Ce manque de « gros titres » peut en rebuter certains, mais il faut le voir d’une autre manière : les Zelda, Mario et Sonic classiques sont disponibles partout depuis 30 ans, vous y avez déjà joué 100 fois, et cette focalisation (en partie) volontaire sur les éditeurs « alternatifs » vous permet de découvrir des titres méconnus, pas mauvais pour autant, qui n’ont parfois jamais été réédités légalement depuis leur sortie initiale, et que vous n’auriez jamais lancé si vous avez accès à tous les jeux que vous voulez avec les machines d’émulation.

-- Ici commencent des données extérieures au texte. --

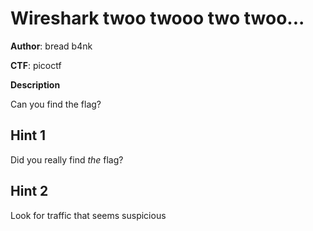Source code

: # Wireshark twoo twooo two twoo...

**Author**: bread b4nk

**CTF**: picoctf

**Description**

Can you find the flag? 

## Hint 1

Did you really find _the_ flag?

## Hint 2

Look for traffic that seems suspicious
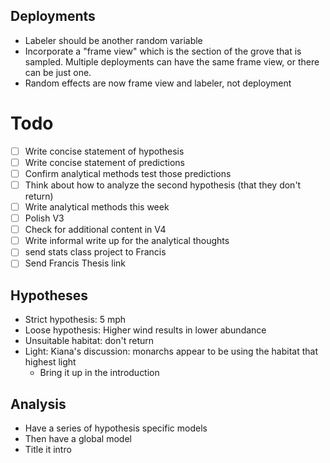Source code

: ## Deployments
- Labeler should be another random variable
- Incorporate a "frame view" which is the section of the grove that is sampled. Multiple deployments can have the same frame view, or there can be just one. 
- Random effects are now frame view and labeler, not deployment

# Todo 
- [ ] Write concise statement of hypothesis
- [ ] Write concise statement of predictions
- [ ] Confirm analytical methods test those predictions 
- [ ] Think about how to analyze the second hypothesis (that they don't return)
- [ ] Write analytical methods this week
- [ ] Polish V3
- [ ] Check for additional content in V4
- [ ] Write informal write up for the analytical thoughts
- [ ] send stats class project to Francis
- [ ] Send Francis Thesis link

## Hypotheses
- Strict hypothesis: 5 mph
- Loose hypothesis: Higher wind results in lower abundance
- Unsuitable habitat: don't return
- Light: Kiana's discussion: monarchs appear to be using the habitat that highest light
  - Bring it up in the introduction 

## Analysis
- Have a series of hypothesis specific models
- Then have a global model
- Title it intro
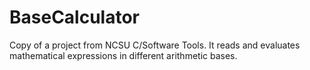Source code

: # BaseCalculator
Copy of a project from NCSU C/Software Tools. It reads and evaluates mathematical expressions in different arithmetic bases. 
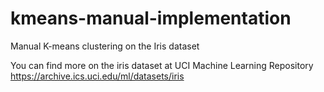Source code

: # kmeans-manual-implementation

Manual K-means clustering on the Iris dataset

You can find more on the iris dataset at UCI Machine Learning Repository
https://archive.ics.uci.edu/ml/datasets/iris
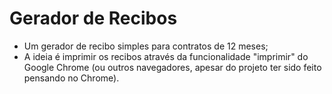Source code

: # Gerador de Recibos

- Um gerador de recibo simples para contratos de 12 meses;
- A ideia é imprimir os recibos através da funcionalidade "imprimir" do Google Chrome (ou outros navegadores, apesar do projeto ter sido feito pensando no Chrome).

Autre avantage de ces sélections réduites et variées, il m’est arrivé plusieurs fois d’acheter une cartouche pour un titre spécifique, et de découvrir de véritables perles qui m’étaient inconnues jusque là, ou d’apprécier des jeux que je n’avais testé que quelques secondes auparavant.
L’Evercade Alpha est une borne d’excellente qualité ; beaucoup plus chère et plus grosse que les petites de chez SNK, Sega ou Taito, avec des contrôles standards d’excellente qualité, et la compatibilité avec toute la ludothèque Evercade, c’est un certain investissement, mais je ne le regrette pas un instant.